YOUR INSTRUCTIONS: Continue the passage on the one-day physical activity workshop for medical doctors, starting right after its last sentence.

SOURCE PASSAGE:

In this study we found that a one-day PA workshop can be an effective continued education strategy to improve MDs’ knowledge on exercise assessment, counseling and prescription. We used a pre-test/post-test quasi-experimental study, a common methodology in education research, to evaluate this educational strategy, implemented in a diverse population of MDs from 12 different countries in Latin America. We found the average normalized gain to be 46%, and according to previous studies, a class-average normalized gain of 30% or higher renders a curriculum to be considered effective [29]. Thus, in general our workshop curriculum was effective in generating the desired knowledge gain and particularly for the PA prescription module of the course. In addition, MDs that benefitted the most were PCPs (GPs and family medicine in particular), as shown by their higher relative knowledge gain (30% CI: 26–34% and 29% CI: 20–38% respectively). Furthermore, when stratifying the results by country of origin we found that Dominican Republic had the lowest pre-test scores and as a result the highest knowledge gain of all the countries. On the contrary, Chile had the highest pre-test score and one of lowest knowledge gains in addition to Nicaragua. Higher pre-test scores were found in Chile, Costa Rica and Dominican Republic, which indicates that education on PA and lifestyle medicine and preventive counseling for medical doctors may not be homogenous in the Latin American region.

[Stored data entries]

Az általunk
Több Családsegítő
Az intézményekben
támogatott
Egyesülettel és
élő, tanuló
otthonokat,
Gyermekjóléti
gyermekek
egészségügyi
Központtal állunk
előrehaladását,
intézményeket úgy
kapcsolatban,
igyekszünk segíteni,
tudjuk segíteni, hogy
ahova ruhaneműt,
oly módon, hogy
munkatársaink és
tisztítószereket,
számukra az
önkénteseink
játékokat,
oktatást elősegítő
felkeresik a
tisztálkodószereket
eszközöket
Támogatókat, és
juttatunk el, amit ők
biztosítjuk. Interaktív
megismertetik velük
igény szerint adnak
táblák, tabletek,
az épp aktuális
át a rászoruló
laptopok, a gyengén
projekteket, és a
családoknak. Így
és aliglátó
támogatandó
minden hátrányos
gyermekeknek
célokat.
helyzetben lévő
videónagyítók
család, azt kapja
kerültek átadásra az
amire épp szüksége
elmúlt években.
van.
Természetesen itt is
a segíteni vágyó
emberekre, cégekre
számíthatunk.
...
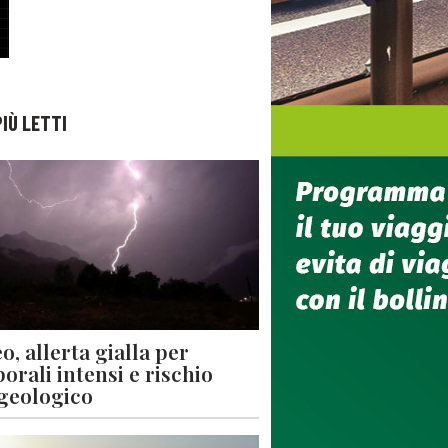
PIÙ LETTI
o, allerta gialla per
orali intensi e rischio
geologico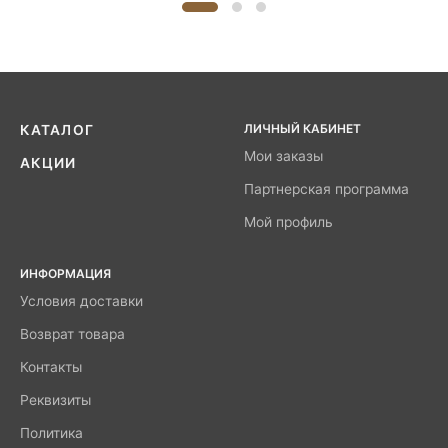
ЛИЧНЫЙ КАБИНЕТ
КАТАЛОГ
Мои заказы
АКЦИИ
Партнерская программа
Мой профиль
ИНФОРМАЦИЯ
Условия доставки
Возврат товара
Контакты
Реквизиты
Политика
---
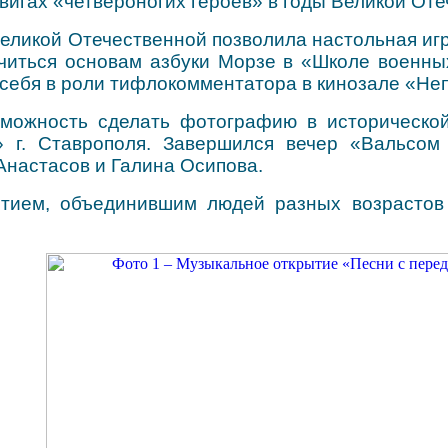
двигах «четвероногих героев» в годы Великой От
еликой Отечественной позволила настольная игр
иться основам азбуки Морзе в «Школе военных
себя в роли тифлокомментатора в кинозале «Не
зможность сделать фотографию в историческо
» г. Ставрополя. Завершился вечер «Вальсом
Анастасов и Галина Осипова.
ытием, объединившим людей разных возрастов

RESULT:
Addressing physical inactivity constitutes one of the priority areas in the global health agenda to control the global burden of NCDs. Several evidence-based strategies to improve PA in the population are needed, from environmental interventions to integration of PA into health care settings. However, education on PA is not part of the medical curriculum in most medical schools in the world. This workshop provided participants with tools to properly assess patient’s PA levels, give brief behavioral counseling and prescribe exercise as part of treatment plans. There is evidence that brief advice to patients is a cost-effective approach to improve patient’s activity levels [34].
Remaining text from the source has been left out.